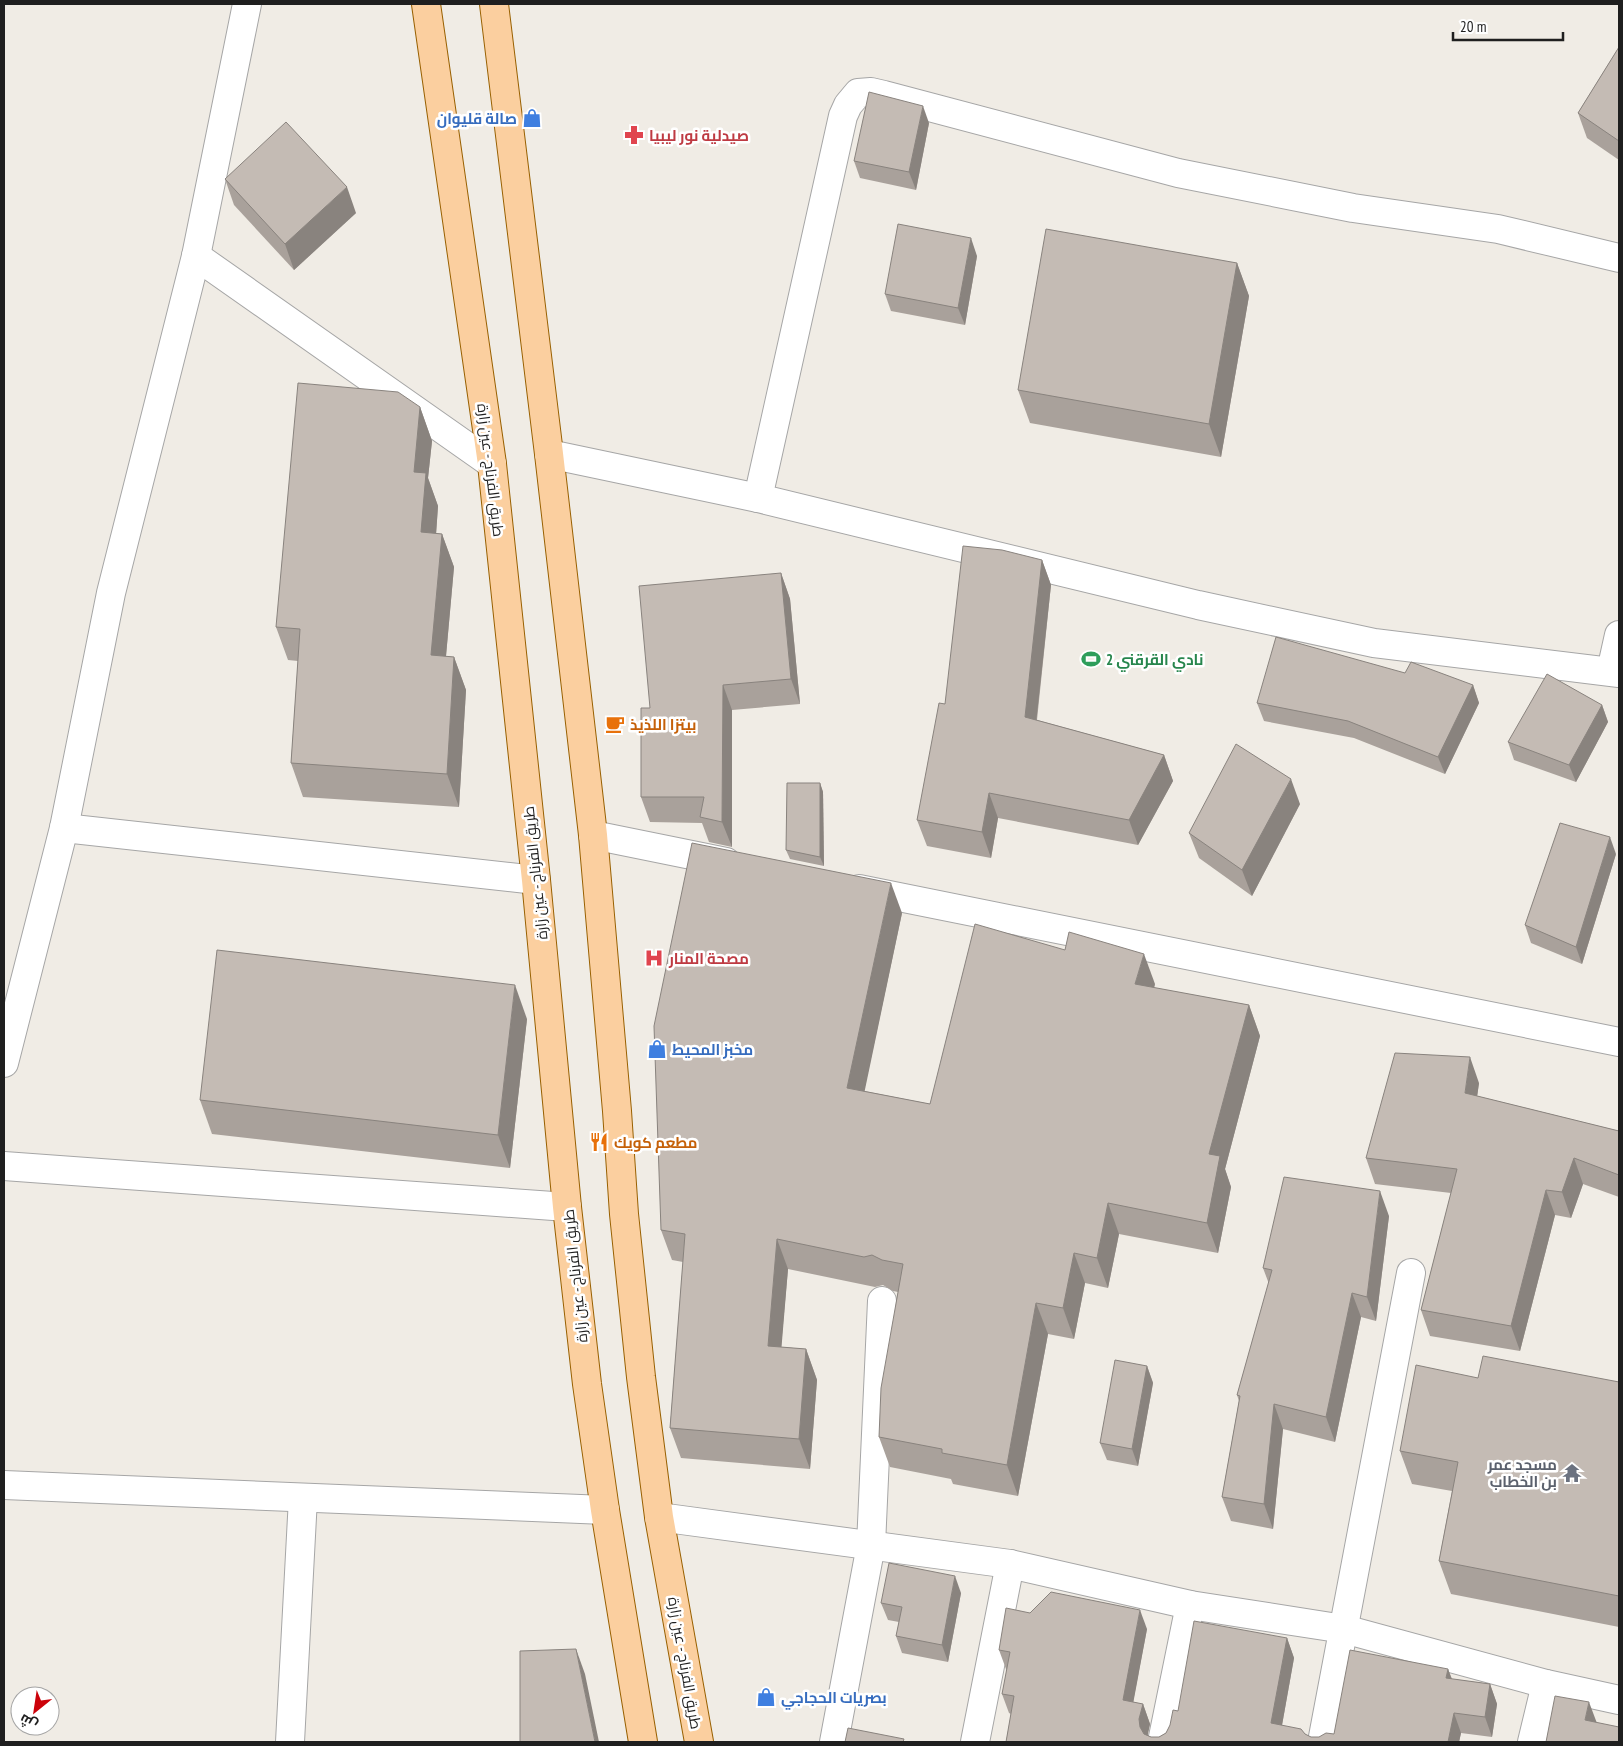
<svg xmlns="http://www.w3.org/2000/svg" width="1623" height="1746" viewBox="0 0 1623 1746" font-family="'PT Sans Narrow',Cairo,sans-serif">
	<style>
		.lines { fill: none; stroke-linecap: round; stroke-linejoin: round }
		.minor-casing { stroke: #a6a6a6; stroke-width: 30 }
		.primary-casing { stroke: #986001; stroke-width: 30 }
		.minor { stroke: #fff; stroke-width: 28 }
		.primary { stroke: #fbcf9f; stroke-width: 28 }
		.wall { fill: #a9a19b }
		.shaded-wall { fill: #89837e }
		.building { fill: #c4bbb4; stroke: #89837e }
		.labels { text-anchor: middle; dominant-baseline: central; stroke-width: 5; stroke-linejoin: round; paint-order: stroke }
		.shop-label { font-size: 15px; font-weight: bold; fill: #366cbe; stroke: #fff; text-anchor: start }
		.health-label { font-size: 15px; font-weight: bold; fill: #be3a42; stroke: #fff; text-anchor: start }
		.street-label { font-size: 15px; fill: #1f1f1f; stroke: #fff }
		.leisure-label { font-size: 15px; font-weight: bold; fill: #27864d; stroke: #fff; text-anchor: start }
		.food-label { font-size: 15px; font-weight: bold; fill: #c56008; stroke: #fff; text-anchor: start }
		.worship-label { font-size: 15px; font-weight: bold; fill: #5b616d; stroke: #fff; text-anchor: end }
	</style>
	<rect width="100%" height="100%" fill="#f0ece5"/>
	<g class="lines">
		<g class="minor-casing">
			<g id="minor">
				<polyline points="196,256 492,464"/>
				<polyline points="549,454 758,498 1198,605 1374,643 1619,673"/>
				<polyline points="758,498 843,116 848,105 858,93 871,92 884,95 1178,173 1353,208 1498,229 1619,258"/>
				<polyline points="1611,671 1619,635"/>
				<polyline points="64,828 536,880"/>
				<polyline points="593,835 726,862"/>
				<polyline points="859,889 1619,1042"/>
				<polyline points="4,1063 64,828 111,593 196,256 247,4"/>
				<polyline points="4,1166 567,1207"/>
				<polyline points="4,1485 605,1510"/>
				<polyline points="659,1517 1010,1564 1190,1605 1344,1629 1546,1684 1619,1700"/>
				<polyline points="290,1742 303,1498"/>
				<polyline points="834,1742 871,1545 882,1301"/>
				<polyline points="975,1742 1010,1564"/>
				<polyline points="1162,1742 1190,1605"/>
				<polyline points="1322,1742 1411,1273"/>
				<polyline points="1532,1742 1546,1684"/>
			</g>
		</g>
		<g class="primary-casing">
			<g id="primary">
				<polyline points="426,4 492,464 536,880 567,1207 587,1384 605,1510 643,1742"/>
				<polyline points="494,4 549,454 593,835 617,1111 624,1214 641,1377 659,1517 699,1742"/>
			</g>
		</g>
		<use href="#minor" class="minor"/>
		<use href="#primary" class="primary"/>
	</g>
	<g class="wall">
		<polygon points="1619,47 1619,160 1587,138 1578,113"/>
		<polygon points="929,123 916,190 860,178 854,161"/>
		<polygon points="225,179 356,213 294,270 234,205"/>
		<polygon points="977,256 965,325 891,311 885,294"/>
		<polygon points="1237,263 1249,296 1221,457 1030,423 1018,390"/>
		<polygon points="420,407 432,441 428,478 438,506 436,533 442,534 454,567 446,656 454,657 466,690 459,807 303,797 291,763 298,661 288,660 276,627"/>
		<polygon points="1042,560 1051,585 1037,720 1164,755 1173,781 1138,845 998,818 991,858 927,846 917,820 945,704"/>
		<polygon points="781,573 790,599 800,704 732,710 732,847 709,842 702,823 650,822 641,797 650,708"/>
		<polygon points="1405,673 1473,685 1479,703 1445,774 1354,738 1264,721 1257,703"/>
		<polygon points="1602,705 1608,722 1576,782 1514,760 1508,742"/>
		<polygon points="820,783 823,792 824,866 790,859 786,850"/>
		<polygon points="1300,804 1252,896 1199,858 1189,833"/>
		<polygon points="1616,854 1582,964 1531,943 1525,925"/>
		<polygon points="902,913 864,1091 930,1104 1155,984 1154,988 1249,1005 1260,1036 1225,1169 1231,1187 1218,1253 1119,1234 1108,1288 1085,1283 1074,1339 1048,1334 1018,1496 953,1484 951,1479 890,1467 879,1437 898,1292 893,1291 883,1285 875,1287 788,1269 781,1347 806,1349 817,1380 810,1469 681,1458 670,1428 683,1262 672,1260 661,1230"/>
		<polygon points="527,1019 510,1168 212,1134 200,1100"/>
		<polygon points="1479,1083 1477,1096 1619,1131 1619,1197 1583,1184 1571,1218 1555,1215 1520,1351 1430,1336 1421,1310 1451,1193 1375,1184 1366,1158"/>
		<polygon points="1389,1216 1376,1321 1361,1317 1335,1442 1283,1429 1273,1529 1231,1521 1222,1497 1239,1401 1237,1395 1269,1284 1263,1268"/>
		<polygon points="1147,1366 1153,1383 1138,1466 1107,1460 1100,1443"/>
		<polygon points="1619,1382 1619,1627 1451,1594 1439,1561 1452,1491 1412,1484 1400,1451"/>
		<polygon points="961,1593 948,1662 902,1653 896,1636 899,1622 888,1620 881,1603"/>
		<polygon points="1030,1613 1147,1629 1133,1702 1143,1704 1150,1724 1147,1735 1151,1737 1159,1737 1166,1733 1178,1711 1287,1638 1294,1658 1282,1725 1311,1737 1319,1737 1334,1734 1448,1669 1452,1679 1490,1684 1497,1704 1492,1737 1461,1733 1459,1742 1006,1742 1011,1714 1009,1713 1002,1694 1007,1670 1006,1669 999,1650"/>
	</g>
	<g class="shaded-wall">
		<polygon points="923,106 929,123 916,190 909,172"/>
		<polygon points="347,187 356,213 294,270 285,244"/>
		<polygon points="971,238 977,256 965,325 958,308"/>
		<polygon points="1237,263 1249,296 1221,457 1209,424"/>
		<polygon points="420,407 432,441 428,478 438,506 434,565 421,532 414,472"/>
		<polygon points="442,534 454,567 443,689 431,655"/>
		<polygon points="1042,560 1051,585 1034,742 1025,717"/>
		<polygon points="781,573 790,599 800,704 791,679"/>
		<polygon points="454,657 466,690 459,807 447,774"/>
		<polygon points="723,685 732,710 732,847 722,822"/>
		<polygon points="1473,685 1479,703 1445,774 1438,757"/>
		<polygon points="1602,705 1608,722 1576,782 1569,765"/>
		<polygon points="1164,755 1173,781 1138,845 1129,820"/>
		<polygon points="1291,779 1300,804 1252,896 1242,870"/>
		<polygon points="820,783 823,792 824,866 820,857"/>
		<polygon points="989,793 998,818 991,858 982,832"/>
		<polygon points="1610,837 1616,854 1582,964 1576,947"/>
		<polygon points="891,883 902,913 859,1118 847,1088"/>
		<polygon points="1144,954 1155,984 1146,1015 1135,984"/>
		<polygon points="515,985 527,1019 510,1168 498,1135"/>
		<polygon points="1249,1005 1260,1036 1225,1169 1231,1187 1218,1253 1207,1223 1209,1154"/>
		<polygon points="1470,1057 1479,1083 1474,1119 1465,1093"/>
		<polygon points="1574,1158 1583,1184 1571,1218 1562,1192"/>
		<polygon points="1546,1190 1555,1215 1520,1351 1511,1326"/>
		<polygon points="1380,1191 1389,1216 1376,1321 1367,1297"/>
		<polygon points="1108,1203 1119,1234 1108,1288 1097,1258"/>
		<polygon points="777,1239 788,1269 779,1377 768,1346"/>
		<polygon points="1074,1253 1085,1283 1074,1339 1063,1308"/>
		<polygon points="1352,1293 1361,1317 1335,1442 1326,1417"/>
		<polygon points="1036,1303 1048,1334 1018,1496 1007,1465"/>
		<polygon points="806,1349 817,1380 810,1469 799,1439"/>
		<polygon points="1147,1366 1153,1383 1138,1466 1132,1449"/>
		<polygon points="1274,1404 1283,1429 1273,1529 1264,1504"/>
		<polygon points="955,1576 961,1593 948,1662 942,1645"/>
		<polygon points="1140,1610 1147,1629 1130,1720 1123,1700"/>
		<polygon points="1287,1638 1294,1658 1279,1742 1271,1723"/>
		<polygon points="576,1649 585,1674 599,1742 595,1742"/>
		<polygon points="1448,1669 1455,1688 1446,1678"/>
		<polygon points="1490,1684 1497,1704 1492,1737 1485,1717"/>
		<polygon points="1589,1702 1601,1734 1585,1720"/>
		<polygon points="1143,1704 1150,1724 1147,1739 1140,1727 1139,1719"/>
		<polygon points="1454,1713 1461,1733 1459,1742 1448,1742"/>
	</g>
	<g class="building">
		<polygon points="1619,47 1619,141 1578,113"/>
		<polygon points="869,92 923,106 909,172 854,161"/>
		<polygon points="286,122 347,187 285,244 225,179"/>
		<polygon points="898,224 971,238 958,308 885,294"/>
		<polygon points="1046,229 1237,263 1209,424 1018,390"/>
		<polygon points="298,383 398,392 420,407 414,472 426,473 421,532 442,534 431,655 454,657 447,774 291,763 300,629 276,627"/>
		<polygon points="963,546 1002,550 1042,560 1025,717 1164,755 1129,820 989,793 982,832 917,820 939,703 945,704"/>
		<polygon points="781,573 791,679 723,685 722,822 700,817 704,797 641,797 641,708 650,708 639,586"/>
		<polygon points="1276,637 1405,673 1411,662 1473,685 1438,757 1348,721 1257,703"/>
		<polygon points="1547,674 1602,705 1569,765 1508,742"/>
		<polygon points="1236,744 1291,779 1242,870 1189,833"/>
		<polygon points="787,783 820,783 820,857 786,850"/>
		<polygon points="1560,823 1610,837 1576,947 1525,925"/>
		<polygon points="692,843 891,883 847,1088 930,1104 975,924 1065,950 1069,932 1144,954 1135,984 1249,1005 1209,1154 1220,1156 1207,1223 1108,1203 1097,1258 1074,1253 1063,1308 1036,1303 1007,1465 942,1453 942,1449 879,1437 881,1388 903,1264 882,1260 872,1255 864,1257 777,1239 768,1346 806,1349 799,1439 670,1428 685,1234 661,1230 654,1026"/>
		<polygon points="217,950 515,985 498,1135 200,1100"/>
		<polygon points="1395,1053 1470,1057 1465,1093 1619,1131 1619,1175 1574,1158 1562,1192 1546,1190 1511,1326 1421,1310 1457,1169 1366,1158"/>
		<polygon points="1284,1177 1380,1191 1367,1297 1352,1293 1326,1417 1274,1404 1264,1504 1222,1497 1240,1396 1237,1395 1272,1270 1263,1268"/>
		<polygon points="1483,1356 1619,1382 1619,1596 1439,1561 1458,1462 1400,1451 1416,1365 1478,1378"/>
		<polygon points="1115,1360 1147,1366 1132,1449 1100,1443"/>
		<polygon points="889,1563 955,1576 942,1645 896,1636 902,1607 881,1603"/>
		<polygon points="1051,1592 1140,1610 1123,1700 1143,1704 1139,1719 1140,1727 1144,1734 1151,1737 1159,1737 1166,1733 1170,1725 1173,1710 1178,1711 1194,1621 1287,1638 1271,1723 1301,1729 1305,1734 1311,1737 1319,1737 1326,1733 1334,1734 1350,1650 1448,1669 1446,1678 1490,1684 1485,1717 1454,1713 1448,1742 1006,1742 1014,1696 1002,1694 1010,1652 999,1650 1006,1608 1030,1613"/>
		<polygon points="576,1649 595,1742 520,1742 520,1651"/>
		<polygon points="1555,1696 1589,1702 1585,1720 1619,1727 1619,1742 1546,1742"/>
		<polygon points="848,1728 904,1739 903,1742 845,1742"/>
	</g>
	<defs>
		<g id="shop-bare" transform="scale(1.5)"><path d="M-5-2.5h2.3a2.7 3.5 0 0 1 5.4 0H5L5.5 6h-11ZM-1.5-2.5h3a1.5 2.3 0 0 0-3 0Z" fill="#3f7fe0" stroke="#fff" stroke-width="2.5" paint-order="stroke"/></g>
		<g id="pharmacy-bare" transform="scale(1.5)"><path d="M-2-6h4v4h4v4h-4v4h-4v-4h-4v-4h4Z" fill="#e0444e" stroke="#fff" stroke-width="2.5" paint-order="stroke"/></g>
		<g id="stadium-bare" transform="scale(1.5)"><path d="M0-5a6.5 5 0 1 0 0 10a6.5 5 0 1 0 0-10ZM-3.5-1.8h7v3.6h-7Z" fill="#2e9e5b" stroke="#fff" stroke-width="2.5" paint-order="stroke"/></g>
		<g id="cafe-bare" transform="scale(1.5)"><path d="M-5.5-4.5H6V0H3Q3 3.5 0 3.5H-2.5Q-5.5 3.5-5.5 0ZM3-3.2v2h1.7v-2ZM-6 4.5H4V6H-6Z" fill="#e8710a" stroke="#fff" stroke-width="2.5" paint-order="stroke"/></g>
		<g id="hospital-bare" transform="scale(1.5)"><path d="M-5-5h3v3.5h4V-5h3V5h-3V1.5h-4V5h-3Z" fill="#e0444e" stroke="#fff" stroke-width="2.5" paint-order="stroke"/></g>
		<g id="restaurant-bare" transform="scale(1.5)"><path d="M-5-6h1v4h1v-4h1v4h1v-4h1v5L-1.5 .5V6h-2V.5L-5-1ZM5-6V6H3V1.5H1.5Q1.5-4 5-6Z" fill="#e8710a" stroke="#fff" stroke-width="2.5" paint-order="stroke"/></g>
		<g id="temple-bare" transform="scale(1.5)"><path d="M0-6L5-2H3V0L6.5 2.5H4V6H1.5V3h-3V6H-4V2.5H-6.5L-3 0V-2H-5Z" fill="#6b7280" stroke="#fff" stroke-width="2.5" paint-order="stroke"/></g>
	</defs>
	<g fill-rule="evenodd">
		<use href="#shop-bare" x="532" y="118"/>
		<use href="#pharmacy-bare" x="634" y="135"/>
		<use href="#stadium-bare" x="1091" y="659"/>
		<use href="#cafe-bare" x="615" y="724"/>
		<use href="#hospital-bare" x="654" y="958"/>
		<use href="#shop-bare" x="657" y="1049"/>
		<use href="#restaurant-bare" x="599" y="1142"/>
		<use href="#temple-bare" x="1572" y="1473"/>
		<use href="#shop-bare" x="766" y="1697"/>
	</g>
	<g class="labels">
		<g class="shop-label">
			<text x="517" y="118" text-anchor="end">صالة قليوان</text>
			<text x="672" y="1049">مخبز المحيط</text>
			<text x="781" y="1697">بصريات الحجاجي</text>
		</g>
		<g class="health-label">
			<text x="649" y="135">صيدلية نور ليبيا</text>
			<text x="669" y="958">مصحة المنار</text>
		</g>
		<g class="street-label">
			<text transform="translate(491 470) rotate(83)">طريق الفرناج - عين زارة</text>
			<text transform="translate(535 873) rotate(-96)">طريق الفرناج - عين زارة</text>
			<text transform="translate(575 1276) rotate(-96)">طريق الفرناج - عين زارة</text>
			<text transform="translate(685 1663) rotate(80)">طريق الفرناج - عين زارة</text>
		</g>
		<g class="leisure-label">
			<text x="1106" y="659">نادي القرقني 2</text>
		</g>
		<g class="food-label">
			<text x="630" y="724">بيتزا اللذيذ</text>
			<text x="614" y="1142">مطعم كويك</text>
		</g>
		<g class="worship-label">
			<text x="1557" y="1464">مسجد عمر<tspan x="1557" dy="17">بن الخطاب</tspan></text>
		</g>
	</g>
	<rect width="1623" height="1746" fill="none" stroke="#1f1f1f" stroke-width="10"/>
	<g transform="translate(35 1711) rotate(210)"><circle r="24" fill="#ffffff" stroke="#a5a5a5"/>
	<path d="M0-4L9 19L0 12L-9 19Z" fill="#cc020a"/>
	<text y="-8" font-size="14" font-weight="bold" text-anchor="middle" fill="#1f1f1f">ش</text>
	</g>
	<path d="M1453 32v8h110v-8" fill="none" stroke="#1f1f1f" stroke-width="2.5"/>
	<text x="1460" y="32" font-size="15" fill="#1f1f1f" stroke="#ffffff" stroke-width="4" paint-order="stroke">20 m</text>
</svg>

Problem statement ->
Throughout the listing above, count the lines where the word "round" appears, then reply with that count and no other words.

Exercise output ->
2